Is now the time for value stocks in Europe?
Value stocks are unloved and underowned in Europe, but signs of a pick-up in inflation could see them reverse their underperformance.
Quantitative easing by central banks has distorted stockmarkets, with the result that growth stocks have outperformed strongly while value areas of the market have languished in their wake1.
The divergent performance of these style groups has now reached extreme levels and may be due for a reversal. Signs that inflation is re-emerging in Europe could be the catalyst for value to return to favour.
Growth has outperformed value
Since the global financial crisis, the impact of quantitative easing and low bond yields has seen quality and growth areas of the market vastly outperform value stocks.
There are now very few fund managers who have an overweight allocation to value stocks, examples of which are commodity-sensitive stocks, financials and industrials.
As a result, quality and growth areas of the market such as healthcare and consumer staples have become a very crowded trade.
Extreme levels are being reached, both in terms of the relative performance of growth and value and in terms of where the market is positioned.
Source: Kepler Cheuvreux, as at March 2016. Past performance is not a guide to future performance and may not be repeated.
In our view, value stocks are almost as cheap as they have ever been and a reversion to the mean would offer significant double-digit upside.
Return of inflation could boost value
We see the return of inflation as the likely catalyst for this. Inflation expectations are currently at very low levels, in Europe as well as globally, but there are three signs that it may be poised for a pick-up.
- The oil price is unlikely to fall forever. Even a stabilisation at current levels would add 1% to OECD inflation figures this year.
- Europe’s labour market is tighter than one might realise from headline unemployment figures. Certain pockets of industry are experiencing relatively high wage inflation (e.g. engineering) and there have been minimum wage increases in various countries.

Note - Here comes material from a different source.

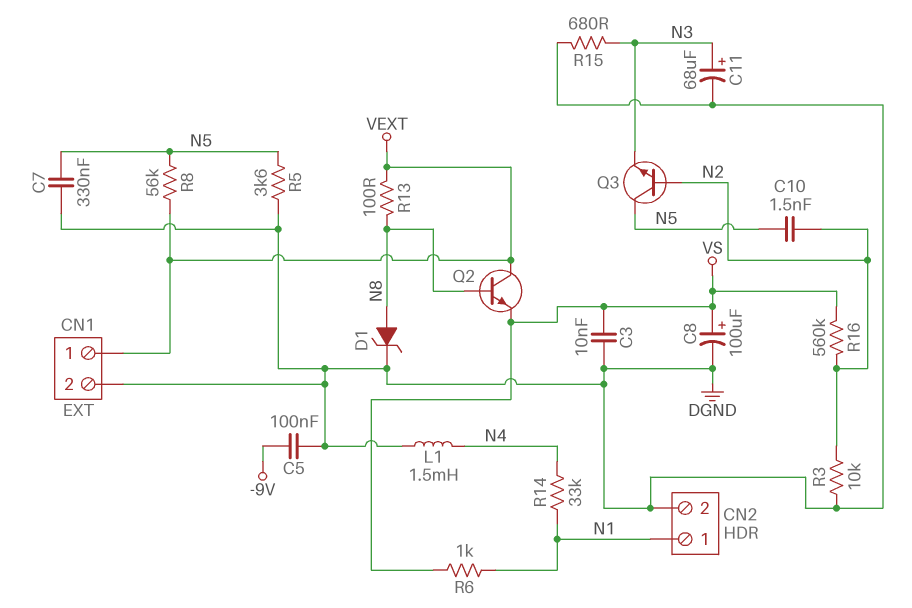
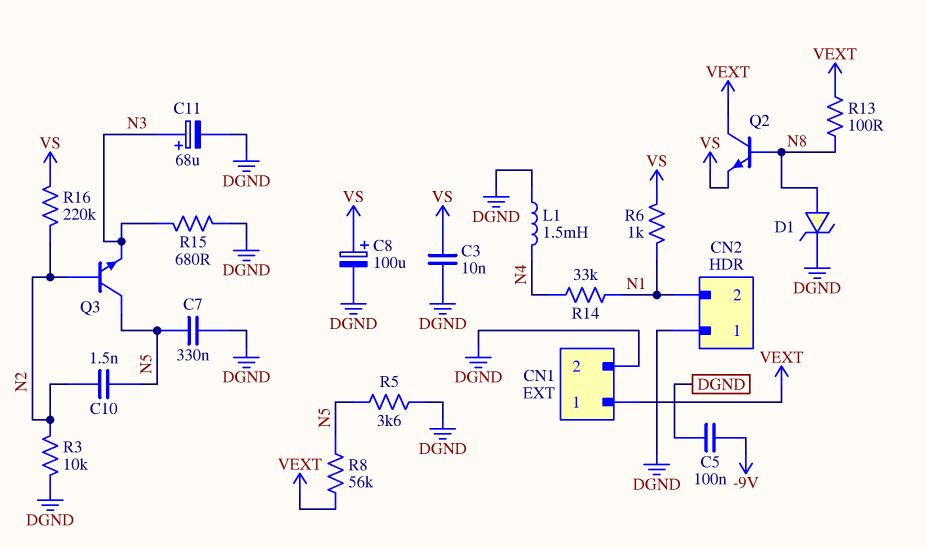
CN2 pin 1: N1 -> DGND
CN2 pin 2: DGND -> N1
R16: 560k (N2, VS) -> 220k (N2, VS)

- After 10 years of underinvestment, there is little slack in Europe’s factories so capacity utilisation is running at around average levels. Any further upturn in demand could see price increases come through.
While these signs may not yet be visible in the official European inflation statistics, it is notable that US inflation is back to normal levels and we would expect Europe to follow in due course.
Clearly, a return of inflation would have implications for investors in terms of the kinds of companies we would want to own.
Banks represent value opportunity
Financials are a part of the market that could be significant beneficiaries, both banks and insurers.
Bank share prices in particular have come under heavy downward pressure and an end to increasingly negative interest rates would be crucial for their performance.
If banks were to return to their mean average discount to the wider market, this would imply 50% outperformance from current levels.
Some defensive parts of the market could be beneficiaries too and we would highlight the telecoms sector where inflationary pricing is starting to return.
Oil stocks to benefit from inflation
Another big beneficiary of a return of inflation could be the oil stocks. Oil companies were actually not the major gainers from the oil price boom of a few years ago because their costs rose exponentially.
However, the recent oil price drop has forced companies to rein in their costs and, assuming this discipline continues, we see oil as a value sector that offers significant upside potential for investors.
In conclusion, there is an enormous disparity between value stocks – which are little-owned and very cheap – and quality/growth stocks – which are widely owned and expensive.
A return to a more normal inflation environment would have positive implications for value stocks, and this is where we feel the greatest opportunity in European equities lies at the moment.
1. Growth stocks are those with high rates of growth, both current and projected forward, while value stocks are those that have been under-priced by the market and have the potential to rise in value.↩
The views and opinions contained herein are those of Schroders’ investment teams and/or Economics Group, and do not necessarily represent Schroder Investment Management North America Inc.’s house views. These views are subject to change. This information is intended to be for information purposes only and it is not intended as promotional material in any respect.